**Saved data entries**
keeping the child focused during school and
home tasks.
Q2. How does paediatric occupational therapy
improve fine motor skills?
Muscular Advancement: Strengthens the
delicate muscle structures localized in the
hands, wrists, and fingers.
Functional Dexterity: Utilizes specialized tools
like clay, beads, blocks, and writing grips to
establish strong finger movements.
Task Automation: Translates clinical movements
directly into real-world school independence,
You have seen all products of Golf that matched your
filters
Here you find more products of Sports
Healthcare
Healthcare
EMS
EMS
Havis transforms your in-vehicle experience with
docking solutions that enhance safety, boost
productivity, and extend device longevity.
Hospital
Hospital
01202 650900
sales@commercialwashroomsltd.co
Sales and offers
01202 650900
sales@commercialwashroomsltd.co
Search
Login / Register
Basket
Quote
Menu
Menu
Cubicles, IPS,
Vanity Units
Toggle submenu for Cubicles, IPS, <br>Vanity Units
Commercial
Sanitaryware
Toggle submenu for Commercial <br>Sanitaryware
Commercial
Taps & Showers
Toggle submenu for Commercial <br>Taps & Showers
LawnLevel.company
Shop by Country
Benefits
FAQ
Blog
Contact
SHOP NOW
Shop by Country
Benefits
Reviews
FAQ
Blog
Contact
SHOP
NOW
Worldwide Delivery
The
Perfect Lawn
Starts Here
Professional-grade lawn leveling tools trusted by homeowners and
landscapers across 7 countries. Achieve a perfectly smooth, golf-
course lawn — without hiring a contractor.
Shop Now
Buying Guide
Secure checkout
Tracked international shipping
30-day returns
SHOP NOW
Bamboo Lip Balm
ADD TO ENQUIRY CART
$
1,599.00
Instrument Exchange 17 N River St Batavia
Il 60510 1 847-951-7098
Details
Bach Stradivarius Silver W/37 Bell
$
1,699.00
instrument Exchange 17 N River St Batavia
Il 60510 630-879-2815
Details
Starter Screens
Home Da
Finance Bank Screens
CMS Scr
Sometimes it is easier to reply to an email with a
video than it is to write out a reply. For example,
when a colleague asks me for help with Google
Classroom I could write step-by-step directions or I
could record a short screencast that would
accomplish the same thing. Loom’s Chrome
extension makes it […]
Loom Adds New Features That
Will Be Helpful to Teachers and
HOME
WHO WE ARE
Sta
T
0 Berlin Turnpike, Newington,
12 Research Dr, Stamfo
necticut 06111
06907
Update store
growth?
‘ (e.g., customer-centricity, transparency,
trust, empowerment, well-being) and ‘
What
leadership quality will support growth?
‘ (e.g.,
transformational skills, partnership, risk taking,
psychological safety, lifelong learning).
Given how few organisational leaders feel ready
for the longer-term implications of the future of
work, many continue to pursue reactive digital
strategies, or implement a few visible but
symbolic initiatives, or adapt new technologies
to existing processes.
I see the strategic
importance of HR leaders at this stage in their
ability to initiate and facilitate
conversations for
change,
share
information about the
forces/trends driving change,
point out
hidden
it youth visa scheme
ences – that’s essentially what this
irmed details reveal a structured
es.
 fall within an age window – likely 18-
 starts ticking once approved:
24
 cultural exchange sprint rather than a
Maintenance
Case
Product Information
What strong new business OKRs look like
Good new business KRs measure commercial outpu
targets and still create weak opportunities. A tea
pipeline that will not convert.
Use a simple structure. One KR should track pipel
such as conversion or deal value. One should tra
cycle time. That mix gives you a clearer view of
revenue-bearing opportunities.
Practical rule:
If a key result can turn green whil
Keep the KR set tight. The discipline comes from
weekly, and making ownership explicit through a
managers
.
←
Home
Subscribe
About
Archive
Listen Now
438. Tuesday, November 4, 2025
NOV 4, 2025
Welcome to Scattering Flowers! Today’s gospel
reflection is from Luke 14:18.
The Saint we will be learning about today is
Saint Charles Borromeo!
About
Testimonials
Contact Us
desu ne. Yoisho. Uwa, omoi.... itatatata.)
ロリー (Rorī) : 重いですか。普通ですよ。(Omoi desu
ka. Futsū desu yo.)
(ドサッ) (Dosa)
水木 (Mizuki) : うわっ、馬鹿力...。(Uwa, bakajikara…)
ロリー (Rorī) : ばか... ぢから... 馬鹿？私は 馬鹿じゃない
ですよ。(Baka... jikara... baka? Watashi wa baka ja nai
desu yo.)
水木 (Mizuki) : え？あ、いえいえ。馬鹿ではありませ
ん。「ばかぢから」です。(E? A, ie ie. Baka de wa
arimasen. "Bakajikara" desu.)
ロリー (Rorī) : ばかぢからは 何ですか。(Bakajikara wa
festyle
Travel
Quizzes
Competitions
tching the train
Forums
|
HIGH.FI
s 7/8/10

**Exercise**
A single number is required: the count of lines in the records that include the string "Toggle".

**Your response**
3